Work request 1: Quote word for word the passage from the article below on young girls' weight worries that begins with the words "London: Even girls" and ends with "to be thinner.".
Work request 2: Extend the news report below on UK schoolgirls skipping meals to be thinner, starting right after its last sentence.

Source document:
London: Even girls as young as 12 in the UK are unhappy with their weight and are skipping meals in an effort to be skinny, a study has found.
The study by the Schools Health Education Unit found that half of girls in grade eight, who were aged 12 and 13 wanted to be thinner, the `Daily Mail` reported.
As many as 58 per cent of girls in grade ten, aged 14 or 15, said they wanted to lose weight.
During the research, 31,354 boys and girls aged ten to 15 were questioned about their eating habits and body image.
Young girls revealed how they were controlling their eating in their quest to be thinner.
A quarter of grade ten girls skipped breakfast on the morning they were questioned and 20 per cent had skipped lunch the day before.
Of those who had skipped breakfast, 36 per cent had avoided eating lunch on the previous day.

Supplied material:

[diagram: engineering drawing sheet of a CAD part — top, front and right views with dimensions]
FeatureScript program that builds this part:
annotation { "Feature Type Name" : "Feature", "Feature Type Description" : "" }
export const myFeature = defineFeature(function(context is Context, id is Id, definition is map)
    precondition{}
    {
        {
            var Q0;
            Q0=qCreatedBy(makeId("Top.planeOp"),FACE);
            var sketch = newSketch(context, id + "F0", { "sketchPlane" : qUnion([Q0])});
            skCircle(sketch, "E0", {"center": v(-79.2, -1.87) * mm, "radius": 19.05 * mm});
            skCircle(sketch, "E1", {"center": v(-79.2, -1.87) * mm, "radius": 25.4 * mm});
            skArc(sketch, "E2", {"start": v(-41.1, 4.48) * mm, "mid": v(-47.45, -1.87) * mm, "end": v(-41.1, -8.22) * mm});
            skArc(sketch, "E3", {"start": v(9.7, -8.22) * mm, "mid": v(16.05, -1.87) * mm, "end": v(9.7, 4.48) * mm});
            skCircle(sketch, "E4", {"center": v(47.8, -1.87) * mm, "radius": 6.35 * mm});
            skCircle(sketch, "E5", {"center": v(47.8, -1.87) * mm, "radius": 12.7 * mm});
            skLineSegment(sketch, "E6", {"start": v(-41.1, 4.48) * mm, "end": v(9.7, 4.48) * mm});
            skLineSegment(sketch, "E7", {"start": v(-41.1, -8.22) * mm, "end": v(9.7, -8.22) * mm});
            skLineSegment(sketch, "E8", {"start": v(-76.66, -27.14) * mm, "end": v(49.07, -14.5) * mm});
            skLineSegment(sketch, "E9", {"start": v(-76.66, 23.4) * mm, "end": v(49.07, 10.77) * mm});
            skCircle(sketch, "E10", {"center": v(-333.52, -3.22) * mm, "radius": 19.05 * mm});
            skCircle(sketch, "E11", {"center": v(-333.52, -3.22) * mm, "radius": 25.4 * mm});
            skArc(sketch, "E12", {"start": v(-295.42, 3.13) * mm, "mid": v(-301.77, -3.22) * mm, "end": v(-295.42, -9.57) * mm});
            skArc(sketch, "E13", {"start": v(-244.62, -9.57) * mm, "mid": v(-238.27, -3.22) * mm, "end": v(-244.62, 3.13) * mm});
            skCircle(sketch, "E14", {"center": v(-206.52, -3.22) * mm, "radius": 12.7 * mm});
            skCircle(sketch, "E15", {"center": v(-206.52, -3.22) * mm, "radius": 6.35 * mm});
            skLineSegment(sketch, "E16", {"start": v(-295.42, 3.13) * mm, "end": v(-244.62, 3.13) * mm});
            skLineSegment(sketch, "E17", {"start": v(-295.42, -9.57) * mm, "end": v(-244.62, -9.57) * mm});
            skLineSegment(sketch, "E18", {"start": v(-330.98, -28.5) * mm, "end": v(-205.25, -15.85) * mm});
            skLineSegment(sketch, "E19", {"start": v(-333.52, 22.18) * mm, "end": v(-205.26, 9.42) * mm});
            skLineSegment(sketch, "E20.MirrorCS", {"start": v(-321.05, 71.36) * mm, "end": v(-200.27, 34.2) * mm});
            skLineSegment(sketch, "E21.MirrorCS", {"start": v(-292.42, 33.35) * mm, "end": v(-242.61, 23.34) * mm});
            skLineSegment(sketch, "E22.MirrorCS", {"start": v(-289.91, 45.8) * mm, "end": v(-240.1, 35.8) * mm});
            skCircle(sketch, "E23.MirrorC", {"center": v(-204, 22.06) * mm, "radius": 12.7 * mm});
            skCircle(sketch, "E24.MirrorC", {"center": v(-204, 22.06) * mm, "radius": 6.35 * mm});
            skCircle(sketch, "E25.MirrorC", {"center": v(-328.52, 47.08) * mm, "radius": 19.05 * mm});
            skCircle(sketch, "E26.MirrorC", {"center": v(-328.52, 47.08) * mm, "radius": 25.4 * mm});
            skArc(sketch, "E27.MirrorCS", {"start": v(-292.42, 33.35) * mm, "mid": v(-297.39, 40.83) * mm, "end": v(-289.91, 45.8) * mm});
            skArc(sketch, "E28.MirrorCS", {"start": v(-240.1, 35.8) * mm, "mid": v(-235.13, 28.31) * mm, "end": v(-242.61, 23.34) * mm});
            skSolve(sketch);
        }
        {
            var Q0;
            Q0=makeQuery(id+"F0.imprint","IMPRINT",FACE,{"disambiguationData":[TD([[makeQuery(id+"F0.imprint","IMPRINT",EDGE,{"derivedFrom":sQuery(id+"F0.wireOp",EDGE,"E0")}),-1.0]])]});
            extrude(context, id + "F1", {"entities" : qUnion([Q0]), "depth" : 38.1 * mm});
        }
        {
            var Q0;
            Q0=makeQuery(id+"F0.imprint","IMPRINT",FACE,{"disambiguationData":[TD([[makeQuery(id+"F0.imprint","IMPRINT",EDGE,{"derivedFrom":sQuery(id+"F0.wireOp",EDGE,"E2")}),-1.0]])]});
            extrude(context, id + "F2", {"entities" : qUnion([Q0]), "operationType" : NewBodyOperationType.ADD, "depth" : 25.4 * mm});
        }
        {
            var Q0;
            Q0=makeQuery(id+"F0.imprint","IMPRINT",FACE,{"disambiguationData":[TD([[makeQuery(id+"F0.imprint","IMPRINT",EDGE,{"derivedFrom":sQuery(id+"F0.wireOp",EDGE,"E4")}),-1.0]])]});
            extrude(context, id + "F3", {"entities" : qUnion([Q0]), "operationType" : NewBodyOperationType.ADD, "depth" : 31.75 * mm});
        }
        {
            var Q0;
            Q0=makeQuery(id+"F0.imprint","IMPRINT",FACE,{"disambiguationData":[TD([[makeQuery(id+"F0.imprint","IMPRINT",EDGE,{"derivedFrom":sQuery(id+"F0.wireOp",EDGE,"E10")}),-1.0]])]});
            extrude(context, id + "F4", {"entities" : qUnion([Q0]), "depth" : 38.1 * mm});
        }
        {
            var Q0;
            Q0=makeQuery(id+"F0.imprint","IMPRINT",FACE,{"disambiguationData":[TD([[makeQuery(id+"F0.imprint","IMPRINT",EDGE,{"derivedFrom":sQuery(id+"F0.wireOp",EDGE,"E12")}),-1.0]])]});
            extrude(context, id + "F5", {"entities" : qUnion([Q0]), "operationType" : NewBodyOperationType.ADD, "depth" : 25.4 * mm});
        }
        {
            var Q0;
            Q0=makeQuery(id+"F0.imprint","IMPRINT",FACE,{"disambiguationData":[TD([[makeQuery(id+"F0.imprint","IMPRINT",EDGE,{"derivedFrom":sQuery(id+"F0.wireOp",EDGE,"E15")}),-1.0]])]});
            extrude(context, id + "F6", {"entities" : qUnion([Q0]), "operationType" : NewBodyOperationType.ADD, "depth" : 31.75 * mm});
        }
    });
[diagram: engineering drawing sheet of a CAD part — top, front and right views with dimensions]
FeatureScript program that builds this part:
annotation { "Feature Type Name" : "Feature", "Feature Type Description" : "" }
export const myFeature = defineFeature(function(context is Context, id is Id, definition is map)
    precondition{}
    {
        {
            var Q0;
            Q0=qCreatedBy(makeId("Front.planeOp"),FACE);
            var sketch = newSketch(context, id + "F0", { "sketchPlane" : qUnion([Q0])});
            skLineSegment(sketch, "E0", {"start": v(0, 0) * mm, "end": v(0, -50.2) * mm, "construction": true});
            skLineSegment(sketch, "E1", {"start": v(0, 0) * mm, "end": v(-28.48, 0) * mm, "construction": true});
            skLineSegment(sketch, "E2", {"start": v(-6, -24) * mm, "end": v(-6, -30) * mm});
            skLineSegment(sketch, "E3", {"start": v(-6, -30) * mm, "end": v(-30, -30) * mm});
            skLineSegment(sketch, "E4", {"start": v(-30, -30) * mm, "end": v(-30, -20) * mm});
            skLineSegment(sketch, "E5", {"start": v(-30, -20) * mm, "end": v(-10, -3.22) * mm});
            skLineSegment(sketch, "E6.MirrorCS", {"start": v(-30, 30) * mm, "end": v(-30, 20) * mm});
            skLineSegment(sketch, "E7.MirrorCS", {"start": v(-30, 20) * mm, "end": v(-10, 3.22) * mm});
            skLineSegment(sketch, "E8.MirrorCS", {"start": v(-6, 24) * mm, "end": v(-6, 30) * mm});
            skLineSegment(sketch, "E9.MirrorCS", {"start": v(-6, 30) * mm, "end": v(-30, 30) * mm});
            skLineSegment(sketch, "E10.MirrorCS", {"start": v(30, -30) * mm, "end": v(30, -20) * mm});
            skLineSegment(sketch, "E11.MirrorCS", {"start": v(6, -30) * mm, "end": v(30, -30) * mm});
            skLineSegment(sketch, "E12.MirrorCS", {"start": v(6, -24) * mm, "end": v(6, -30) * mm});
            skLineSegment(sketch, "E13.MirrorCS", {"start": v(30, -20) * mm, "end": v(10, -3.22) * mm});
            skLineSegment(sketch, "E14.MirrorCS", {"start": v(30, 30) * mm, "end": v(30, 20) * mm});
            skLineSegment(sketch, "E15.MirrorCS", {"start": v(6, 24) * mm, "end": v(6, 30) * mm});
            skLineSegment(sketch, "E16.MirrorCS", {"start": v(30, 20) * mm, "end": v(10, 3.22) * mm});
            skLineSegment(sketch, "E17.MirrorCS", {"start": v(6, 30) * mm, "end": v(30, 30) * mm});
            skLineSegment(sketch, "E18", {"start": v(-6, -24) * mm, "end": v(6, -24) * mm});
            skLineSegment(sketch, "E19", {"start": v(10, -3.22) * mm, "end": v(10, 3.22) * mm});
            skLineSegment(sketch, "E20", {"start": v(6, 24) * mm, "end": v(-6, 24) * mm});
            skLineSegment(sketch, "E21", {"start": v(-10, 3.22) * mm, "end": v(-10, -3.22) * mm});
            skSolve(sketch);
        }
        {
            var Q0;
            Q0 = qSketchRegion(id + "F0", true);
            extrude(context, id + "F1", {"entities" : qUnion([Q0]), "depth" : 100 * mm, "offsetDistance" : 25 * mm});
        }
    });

Exercise response 1:
London: Even girls as young as 12 in the UK are unhappy with their weight and are skipping meals in an effort to be skinny, a study has found.
The study by the Schools Health Education Unit found that half of girls in grade eight, who were aged 12 and 13 wanted to be thinner, the `Daily Mail` reported.
As many as 58 per cent of girls in grade ten, aged 14 or 15, said they wanted to lose weight.
During the research, 31,354 boys and girls aged ten to 15 were questioned about their eating habits and body image.
Young girls revealed how they were controlling their eating in their quest to be thinner.

Exercise response 2:
"An analysis of the characteristics of the year ten females shows that most of those wanting to lose weight are within the limits of healthy weight, and some are already underweight," researchers were quoted by the paper as saying.
The survey also found that while around 16 per cent of children thought that their health was down to luck, three-quarters of pupils in standards eight and ten said they felt `in charge` of their health.
"One of the key features of current popular culture is a preoccupation with weight and shape and we know that poor body image and low self-esteem are key factors in the development of eating disorders," a spokesman for an eating disorder charity said.